The Senior Seminar in Environmental Studies

Environmental Studies is an inter-curricular course in which students will explore ecological systems and the historical impact of human activity on the natural world. Students will consider the cultural, social, and scientific issues pertaining to the environment, and evaluate ways in which the connection between humanity and the rest of the living world has changed over time. The ultimate goal of the course will be to help students identify the most pressing environmental issues of our time and develop possible solutions to these challenges.

Senior Mathematics and Science

Interested seniors may elect to take classes in either pre-calculus, advanced Physics or Human Anatomy.

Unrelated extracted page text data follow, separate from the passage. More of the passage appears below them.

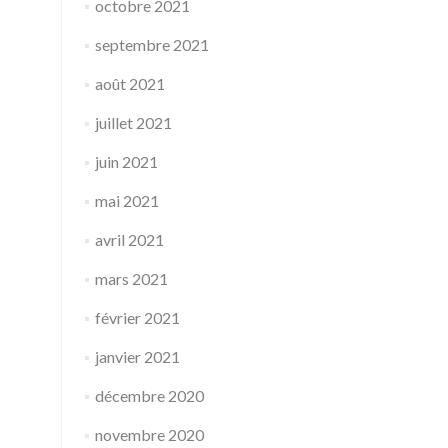
octobre 2021
septembre 2021
août 2021
juillet 2021
juin 2021
mai 2021
avril 2021
mars 2021
février 2021
janvier 2021
décembre 2020
novembre 2020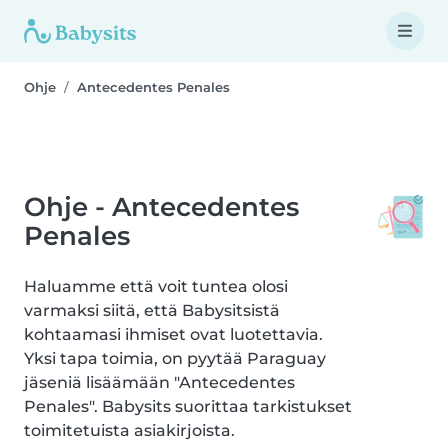
Ohje
Antecedentes Penales
Ohje - Antecedentes
Penales
Haluamme että voit tuntea olosi
varmaksi siitä, että Babysitsistä
kohtaamasi ihmiset ovat luotettavia.
Yksi tapa toimia, on pyytää Paraguay
jäseniä lisäämään "Antecedentes
Penales". Babysits suorittaa tarkistukset
toimitetuista asiakirjoista.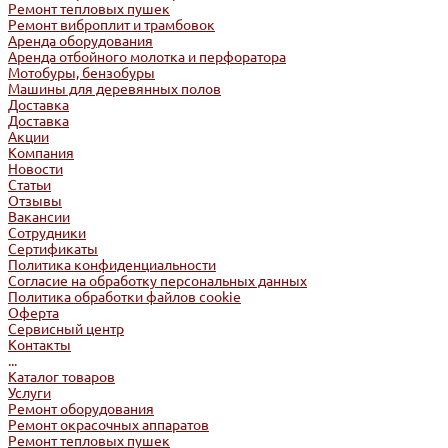
Ремонт тепловых пушек
Ремонт виброплит и трамбовок
Аренда оборудования
Аренда отбойного молотка и перфоратора
Мотобуры, бензобуры
Машины для деревянных полов
Доставка
Доставка
Акции
Компания
Новости
Статьи
Отзывы
Вакансии
Сотрудники
Сертификаты
Политика конфиденциальности
Согласие на обработку персональных данных
Политика обработки файлов cookie
Оферта
Сервисный центр
Контакты
...
Каталог товаров
Услуги
Ремонт оборудования
Ремонт окрасочных аппаратов
Ремонт тепловых пушек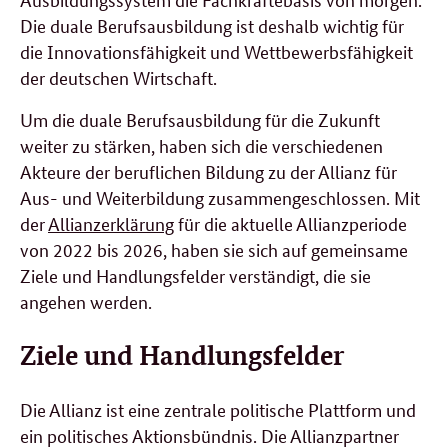
Die duale Berufsausbildung ist deshalb wichtig für
die Innovationsfähigkeit und Wettbewerbsfähigkeit
der deutschen Wirtschaft.
Um die duale Berufsausbildung für die Zukunft
weiter zu stärken, haben sich die verschiedenen
Akteure der beruflichen Bildung zu der Allianz für
Aus- und Weiterbildung zusammengeschlossen. Mit
der
Allianzerklärung
für die aktuelle Allianzperiode
von 2022 bis 2026, haben sie sich auf gemeinsame
Ziele und Handlungsfelder verständigt, die sie
angehen werden.
Ziele
und Handlungsfelder
Die Allianz ist eine zentrale politische Plattform und
ein politisches Aktionsbündnis. Die Allianzpartner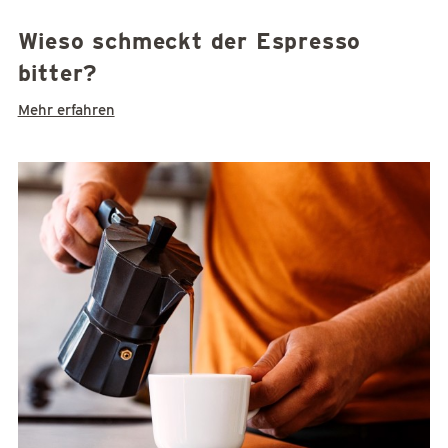
Wieso schmeckt der Espresso
bitter?
Mehr erfahren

Senior Math (Pre-Calculus Elective)

Precalculus starts taking a much deeper look at functions and why they are so important in preparation for Calculus. Students will learn about polynomial functions, how to find their zeros, how to graph functions, and how to solve nonlinear equations. Graphing and solving of equations will also be extended to several types of nonlinear equations such as exponentials, logarithms, radicals, and rationals. After polynomials have been covered, the focus will turn to trigonometry and geometry. Students will learn about the unit circle, right triangles, trigonometric functions, and conic sections. Also, a brief introduction to limits will be discussed at the end to help familiarize students with Calculus concepts. This class is intended to explore the world of algebra and prepare students for entry into Calculus through engaging activities and math discussions. Students will learn to think critically, come up with creative solutions to problems using previously learned tools, and focus on detail and precision.

Senior Foreign Language

Interested seniors may elect to take Spanish III, or take an independent study in a foreign language of their choice.

Senior Physical Education

Seniors will take courses in either Yoga, Dance and Team Sports, or play on one of our CIF competitive sports teams in JV or Varsity Basketball, Cross Country or Volleyball.


All seniors will take a semester (or more) of Meditation practice at TREE.


The Senior Seminar


1.  Complete 15 A-G courses (11 of them by end of junior year)

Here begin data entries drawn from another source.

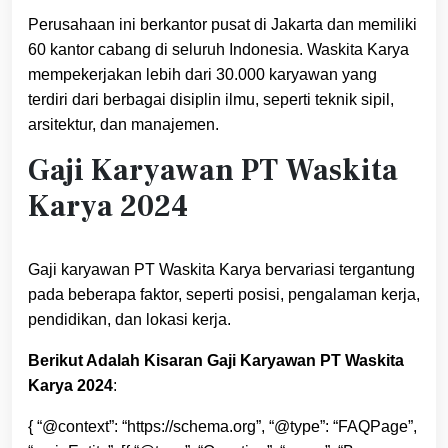
Perusahaan ini berkantor pusat di Jakarta dan memiliki
60 kantor cabang di seluruh Indonesia. Waskita Karya
mempekerjakan lebih dari 30.000 karyawan yang
terdiri dari berbagai disiplin ilmu, seperti teknik sipil,
arsitektur, dan manajemen.
Gaji Karyawan PT Waskita
Karya 2024
Gaji karyawan PT Waskita Karya bervariasi tergantung
pada beberapa faktor, seperti posisi, pengalaman kerja,
pendidikan, dan lokasi kerja.
Berikut Adalah Kisaran Gaji Karyawan PT Waskita
Karya 2024
:
{ “@context”: “https://schema.org”, “@type”: “FAQPage”,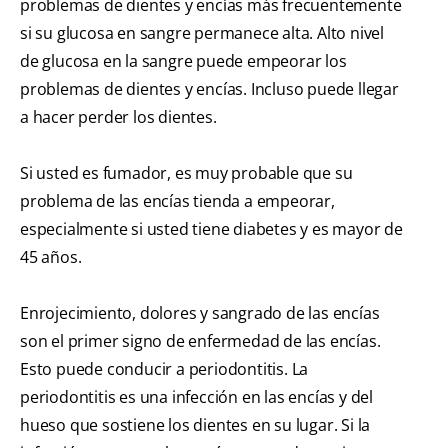
problemas de dientes y encías más frecuentemente
si su glucosa en sangre permanece alta. Alto nivel
de glucosa en la sangre puede empeorar los
problemas de dientes y encías. Incluso puede llegar
a hacer perder los dientes.
Si usted es fumador, es muy probable que su
problema de las encías tienda a empeorar,
especialmente si usted tiene diabetes y es mayor de
45 años.
Enrojecimiento, dolores y sangrado de las encías
son el primer signo de enfermedad de las encías.
Esto puede conducir a periodontitis. La
periodontitis es una infección en las encías y del
hueso que sostiene los dientes en su lugar. Si la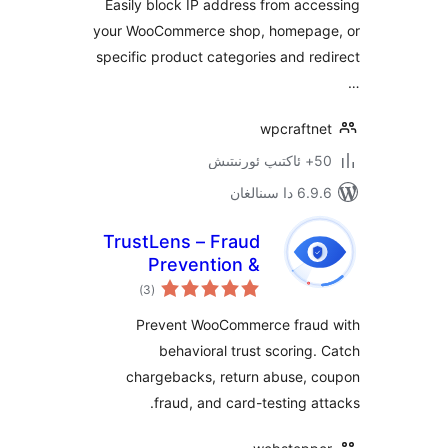
Easily block IP address from a
your WooCommerce shop, homep
specific product categories and 
wpcraft
ىنالغان
TrustLens – Fraud
Prevention &
ئومۇمىي
Chargeback
)
(3
دەرىجە
Defense for
Prevent WooCommerce fra
WooCommerce
behavioral trust scorin
chargebacks, return abuse,
fraud, and card-testing 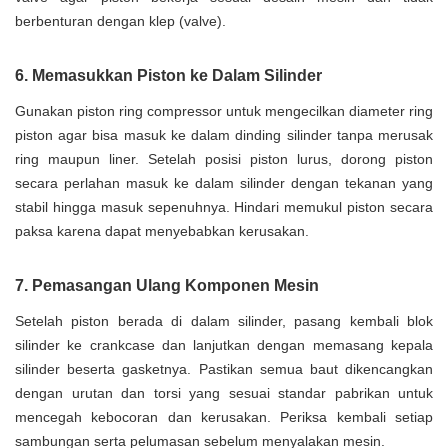
berbenturan dengan klep (valve).
6. Memasukkan Piston ke Dalam Silinder
Gunakan piston ring compressor untuk mengecilkan diameter ring
piston agar bisa masuk ke dalam dinding silinder tanpa merusak
ring maupun liner. Setelah posisi piston lurus, dorong piston
secara perlahan masuk ke dalam silinder dengan tekanan yang
stabil hingga masuk sepenuhnya. Hindari memukul piston secara
paksa karena dapat menyebabkan kerusakan.
7. Pemasangan Ulang Komponen Mesin
Setelah piston berada di dalam silinder, pasang kembali blok
silinder ke crankcase dan lanjutkan dengan memasang kepala
silinder beserta gasketnya. Pastikan semua baut dikencangkan
dengan urutan dan torsi yang sesuai standar pabrikan untuk
mencegah kebocoran dan kerusakan. Periksa kembali setiap
sambungan serta pelumasan sebelum menyalakan mesin.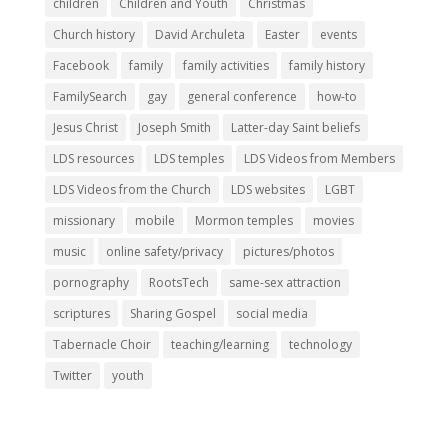
children
Children and Youth
Christmas
Church history
David Archuleta
Easter
events
Facebook
family
family activities
family history
FamilySearch
gay
general conference
how-to
Jesus Christ
Joseph Smith
Latter-day Saint beliefs
LDS resources
LDS temples
LDS Videos from Members
LDS Videos from the Church
LDS websites
LGBT
missionary
mobile
Mormon temples
movies
music
online safety/privacy
pictures/photos
pornography
RootsTech
same-sex attraction
scriptures
Sharing Gospel
social media
Tabernacle Choir
teaching/learning
technology
Twitter
youth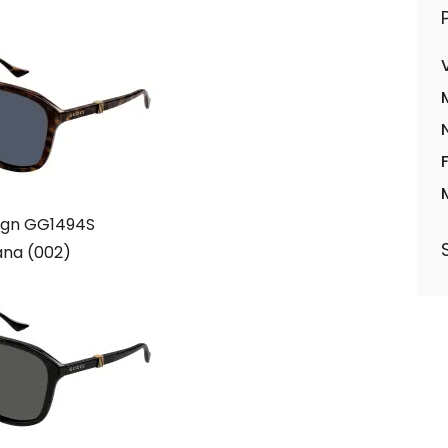
ign GG1494S
na (002)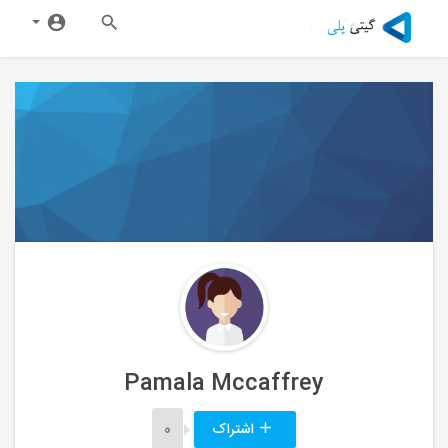
Pamala Mccaffrey
اشتراک
0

You need to complete a minimum of 15 college-preparatory courses (A-G courses) with a letter grade of C or better.


For courses completed during the 2020 winter, spring or summer terms, UC will also accept a grade of pass/credit.


You must complete at least 11 of these courses prior to the beginning of your last year of high school.


The 15 courses are: 

a. History: 2 years

b. English: 4 years

c. Mathematics: 3 years

d. Science: 2 years

e. Language other than English *or equivalent to the 2nd level of high school instruction: 2 years

f. Visual and performing Arts: 1 year

g. College-prep elective (chosen from the subjects listed above or another course approved by the university): 1 year

2. Earn a grade point average (GPA) of 3.0 or better (3.4 if you're a nonresident) in these courses with no grade lower than a C.

Option to submit SAT/ACT test scores

Freshman applicants for fall 2021-2022 have the option to submit SAT/ACT scores with their application. Applicants will not be penalized in the admission review process if they don't submit SAT/ACT scores. 

California students

If you're a state resident who has met the minimum requirements and aren't admitted to any UC campus to which you apply, you'll be offered a spot at another campus if space is available, provided:

  • You rank in the top 9 percent of California high school students, according to our admissions index

  • You rank in the top 9 percent of your graduating class at a participating high school. We refer to this as "Eligible in the Local Context" (ELC).